Shares gain by improved sentiment, crude oil $ 120

  • Countdown to Central Bank Meetings
  • Receives Euro ahead of ECB meeting on Thursday
  • The US CPI is testing the thinking of the central bank hike on Friday
  • Oil companies have raised prices after Saudi Arabia

NEW YORK, June 6 (Reuters) – US stocks rose on Monday on gains in Asia and Europe on signs of easing Chinese controls, and investors were expecting interest rates to rise in the coming days despite crude oil reaching $ 120. A barrel.

The dollar rose against the euro ahead of the European Central Bank’s policy meeting on Thursday, but the commodity currencies were weak against the Canadian, Australian and New Zealand dollars – as risk appetite increased.

Sterling rose ahead of a vote of confidence in Prime Minister Boris Johnson after his leadership was questioned by fellow Conservative lawmakers in what became known as the Partigate scandal. read more

Sign up now for unlimited free access to

Voting ends at 8pm local time (1900 GMT) and will be announced later.

Mark Chandler, chief market strategist at Bannockburn Global Forex, said the Wall Street Journal report that Chinese regulators were completing studies on right-hailing company DT Global Inc., as well as easing domestic covet barriers.

“You continue to keep the world’s second largest economy open,” he said. “Didi will be available again in mobile app stores and it looks like Beijing has opened public transport.”

Didi shares rose 37.3% in the journal report, and the news helped Hong Kong’s Hong Cheng technical index close 4.6%. read more .

The comments by US Secretary of Commerce Gina Raimondo also helped to create the impression that President Joe Biden had asked his delegation to look into the possibility of raising certain tariffs on Chinese imports. read more

Chandler said people are no longer speculating that the Federal Reserve may raise interest rates by 75 basis points and may back down slightly from the 50 basis points increase in September, which has also raised sentiment.

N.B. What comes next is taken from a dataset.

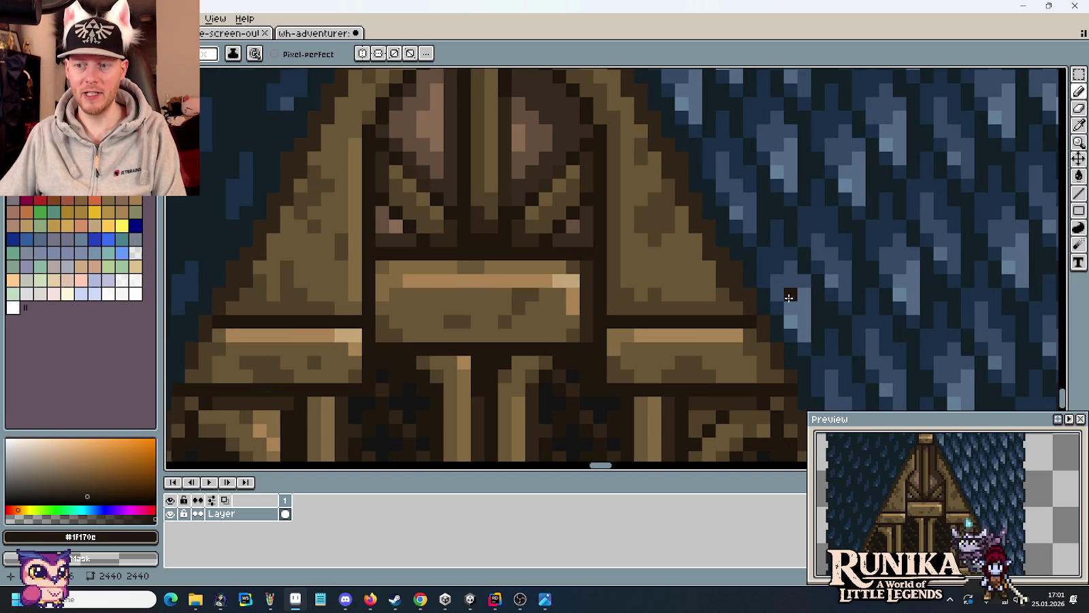
drag(783, 297, 693, 263)
alt+click(667, 320)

Major US stock indices rose, as did Britain’s major stock markets (.FTSE)Germany (.GDAXI)France (.fchi)Italy (.FTMIB) And Spain (.IBEX)All will be covered by 1% or more.

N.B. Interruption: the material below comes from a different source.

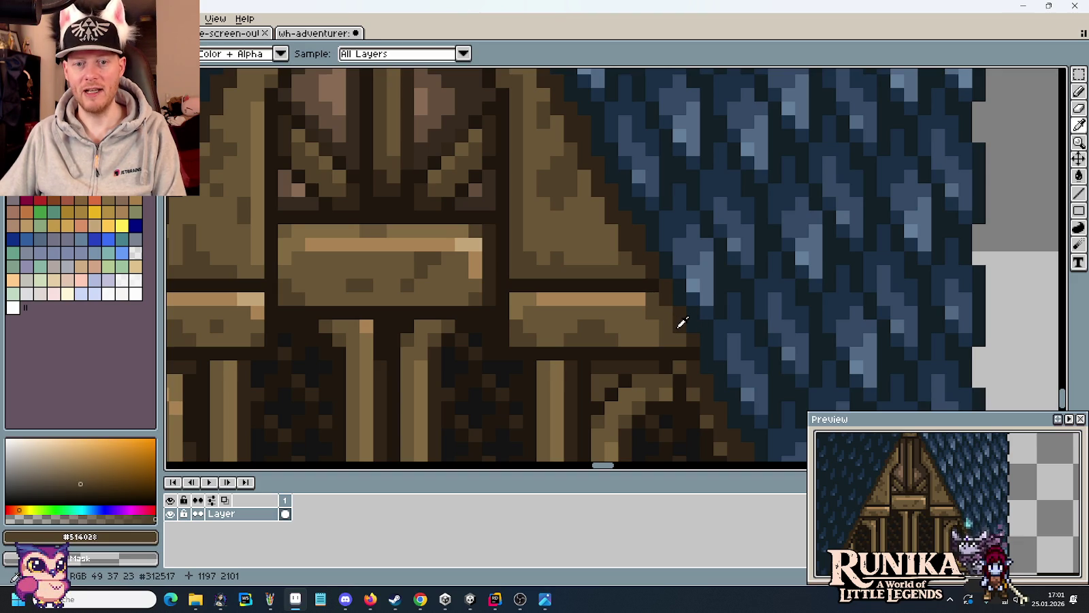
key(b)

Pan-European STOXX 600 Index (.STOXX) 0.92% higher and the MSCI level of stocks worldwide (.MIWD00000PUS) Received 0.31%.

On Wall Street, the Dow Jones Industrial Average (.DJI) Fell 0.08% after a brief decline. S&P 500 (.SPX) 0.20% and received Nasdaq compound (.IXIC) 0.25% added. Growth stocks (.IGX) 0.3% higher or more than double the 0.1% upfront on value stocks.

As the market prepares to sell $ 96 billion in debt this week, US Treasury yields are expected to rise and Friday’s inflation is expected to continue to heat up.

The Consumer Price Index (CPI) is expected to rise 0.7% last month, up from 0.3% in April and 8.3% year-on-year, according to an average estimate by economists conducted by Reuters.

Three U.S. loan auctions are likely to boost yields this week as banks and investors prepare to absorb the issue.

Yields on the 10-year treasury rose 7.9 basis points to 3.034%, the first time in three weeks that a benchmark yield has risen to 3%.

At an ECB meeting on Thursday, President Christine Lagarde is expected to confirm the end of bond purchases this month and the first rate hike in July, although the arbitral tribunal has not decided whether some investment banks will be 25 or 50 bps. Increased their expectations. read more

Money markets are set for a 130 bps rate hike by the end of the year, and 50 bps moves in a single session will be fully priced by October.

The high numbers will only add to expectations that the central bank will tighten aggressively next week, with markets already set a half-point increase in June and July and pricing to nearly 200 basis points (pps) by the end of the year.

The dollar was up 0.313% and the euro was down 0.29% at $ 1.0688. The yen was down 0.82% at 131.96 against the dollar.

Oil prices remained largely unchanged as Saudi Arabia raised crude oil prices in July, but amid doubts that a higher production target for OPEC + manufacturers would facilitate tight supply.

US crude was down 37 cents at $ 118.50 a barrel and Brent was down 21 cents at $ 119.51.

Gold prices fell, the dollar soared and pressure from treasury yields.

US gold futures fell 0.4% to $ 1,843.70 an ounce.

Sign up now for unlimited free access to

Herbert Lash Report in New York, Additional Report by Hu Jones in London Editing by John Stone Street and Matthew Lewis

Our standards: Thomson Reuters Trust Principles.

Leave a Reply

Your email address will not be published.